If you’re a conference organiser, you have a moral obligation to improve this. Yes, there could be a business benefit, BUT THAT’S NOT WHY YOU SHOULD BE DOING THIS.
And here are some quick thoughts on what can be done to make things better:
- Improve your PR and your marketing of your events so that more people are able to access the event
- If you notice your speakers are either all white men, or white men and women, then you have work to do to make that better
- If you notice that your speakers may not represent other important diversity factors such as disability or gender orientation, then you have to work to make that better too
- There is nothing wrong in asking people of influence to share marketing with their networks so that you can make these things better.

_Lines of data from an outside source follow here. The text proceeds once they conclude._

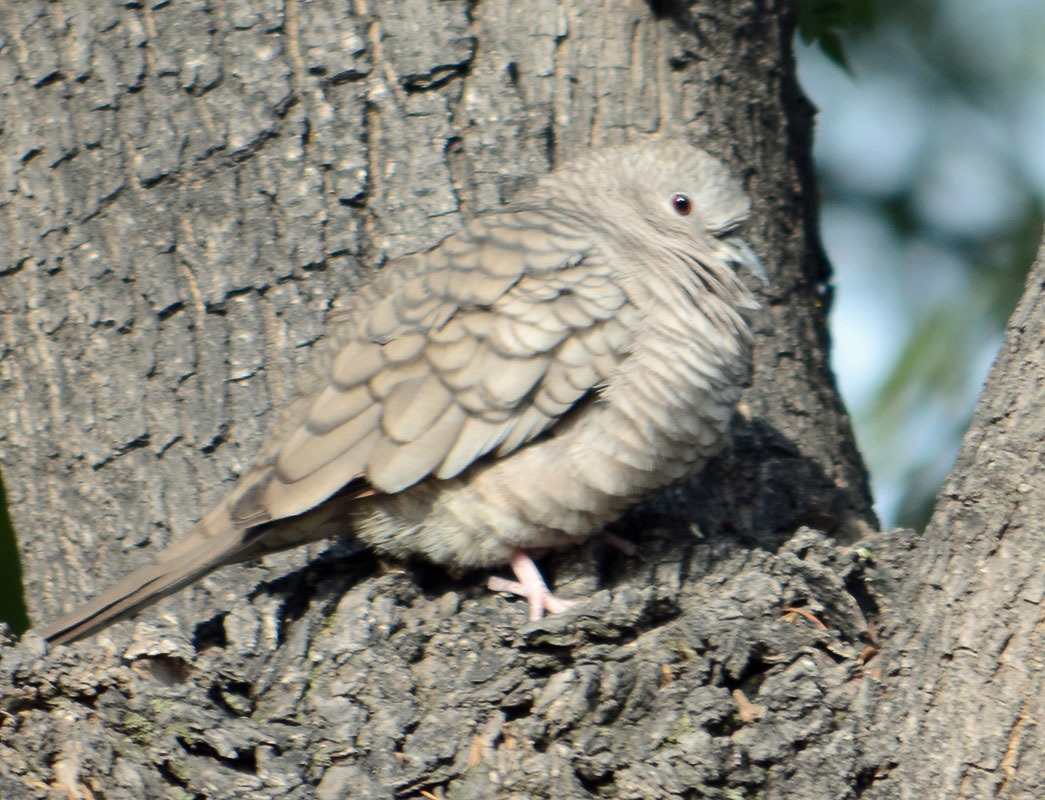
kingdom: Animalia
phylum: Chordata
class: Aves
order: Columbiformes
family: Columbidae
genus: Columbina
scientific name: Columbina inca
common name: Inca dove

- If you’re holding an event and it’s in an area where a certain class/gender of people is likely to attend, then you’re automatically excluding others to attend
- If your PR and marketing makes it sound like you have to be brought up in a certain environment or you’re making cultural references, or you need a certain type of education, then you need to think that through better
- Actively analyse your audience makeup and speaker makeup to better understand how diverse they are and then decide on how you’re going to make it better
There are no right or wrong answers to any of this. There are questionable questions and questionable answers. Even in writing this, I am sure I have made exclusions and omitted important inclusions. I will get this wrong, and I will learn every single step of the way.
If you’re a conference organiser and you want to make this better, holding a conference isn’t the answer – acting on that gut feeling that this isn’t right is the answer and will make it better.